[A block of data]
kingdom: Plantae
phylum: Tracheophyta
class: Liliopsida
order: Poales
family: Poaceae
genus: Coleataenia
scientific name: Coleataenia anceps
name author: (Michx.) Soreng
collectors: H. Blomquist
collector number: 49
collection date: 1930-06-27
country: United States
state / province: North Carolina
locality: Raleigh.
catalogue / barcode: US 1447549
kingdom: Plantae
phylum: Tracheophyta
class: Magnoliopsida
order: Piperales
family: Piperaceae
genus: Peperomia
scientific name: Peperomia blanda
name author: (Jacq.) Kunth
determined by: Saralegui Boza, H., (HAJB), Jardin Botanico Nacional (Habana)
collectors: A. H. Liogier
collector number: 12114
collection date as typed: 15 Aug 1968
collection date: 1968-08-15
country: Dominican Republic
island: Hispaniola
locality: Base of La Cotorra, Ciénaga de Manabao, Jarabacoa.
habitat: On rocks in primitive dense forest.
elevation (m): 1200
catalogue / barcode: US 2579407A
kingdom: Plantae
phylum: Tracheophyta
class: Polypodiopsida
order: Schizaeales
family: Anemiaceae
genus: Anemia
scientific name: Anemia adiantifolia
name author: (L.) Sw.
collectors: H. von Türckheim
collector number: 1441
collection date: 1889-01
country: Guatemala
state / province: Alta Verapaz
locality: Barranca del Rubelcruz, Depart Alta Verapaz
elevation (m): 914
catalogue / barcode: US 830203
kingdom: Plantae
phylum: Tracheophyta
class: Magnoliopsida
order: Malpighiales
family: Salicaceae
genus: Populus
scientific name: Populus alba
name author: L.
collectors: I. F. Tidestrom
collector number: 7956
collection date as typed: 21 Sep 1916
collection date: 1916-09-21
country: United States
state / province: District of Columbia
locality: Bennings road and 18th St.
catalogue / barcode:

> _REQUIRED WORK_: Recast every line of the items above as a Markdown table with two columns, Row and Line. Number the rows and leave out any blank lines.

> _RESULT_:
| Row | Line |
|---|---|
| 1 | kingdom: Plantae |
| 2 | phylum: Tracheophyta |
| 3 | class: Liliopsida |
| 4 | order: Poales |
| 5 | family: Poaceae |
| 6 | genus: Coleataenia |
| 7 | scientific name: Coleataenia anceps |
| 8 | name author: (Michx.) Soreng |
| 9 | collectors: H. Blomquist |
| 10 | collector number: 49 |
| 11 | collection date: 1930-06-27 |
| 12 | country: United States |
| 13 | state / province: North Carolina |
| 14 | locality: Raleigh. |
| 15 | catalogue / barcode: US 1447549 |
| 16 | kingdom: Plantae |
| 17 | phylum: Tracheophyta |
| 18 | class: Magnoliopsida |
| 19 | order: Piperales |
| 20 | family: Piperaceae |
| 21 | genus: Peperomia |
| 22 | scientific name: Peperomia blanda |
| 23 | name author: (Jacq.) Kunth |
| 24 | determined by: Saralegui Boza, H., (HAJB), Jardin Botanico Nacional (Habana) |
| 25 | collectors: A. H. Liogier |
| 26 | collector number: 12114 |
| 27 | collection date as typed: 15 Aug 1968 |
| 28 | collection date: 1968-08-15 |
| 29 | country: Dominican Republic |
| 30 | island: Hispaniola |
| 31 | locality: Base of La Cotorra, Ciénaga de Manabao, Jarabacoa. |
| 32 | habitat: On rocks in primitive dense forest. |
| 33 | elevation (m): 1200 |
| 34 | catalogue / barcode: US 2579407A |
| 35 | kingdom: Plantae |
| 36 | phylum: Tracheophyta |
| 37 | class: Polypodiopsida |
| 38 | order: Schizaeales |
| 39 | family: Anemiaceae |
| 40 | genus: Anemia |
| 41 | scientific name: Anemia adiantifolia |
| 42 | name author: (L.) Sw. |
| 43 | collectors: H. von Türckheim |
| 44 | collector number: 1441 |
| 45 | collection date: 1889-01 |
| 46 | country: Guatemala |
| 47 | state / province: Alta Verapaz |
| 48 | locality: Barranca del Rubelcruz, Depart Alta Verapaz |
| 49 | elevation (m): 914 |
| 50 | catalogue / barcode: US 830203 |
| 51 | kingdom: Plantae |
| 52 | phylum: Tracheophyta |
| 53 | class: Magnoliopsida |
| 54 | order: Malpighiales |
| 55 | family: Salicaceae |
| 56 | genus: Populus |
| 57 | scientific name: Populus alba |
| 58 | name author: L. |
| 59 | collectors: I. F. Tidestrom |
| 60 | collector number: 7956 |
| 61 | collection date as typed: 21 Sep 1916 |
| 62 | collection date: 1916-09-21 |
| 63 | country: United States |
| 64 | state / province: District of Columbia |
| 65 | locality: Bennings road and 18th St. |
| 66 | catalogue / barcode: |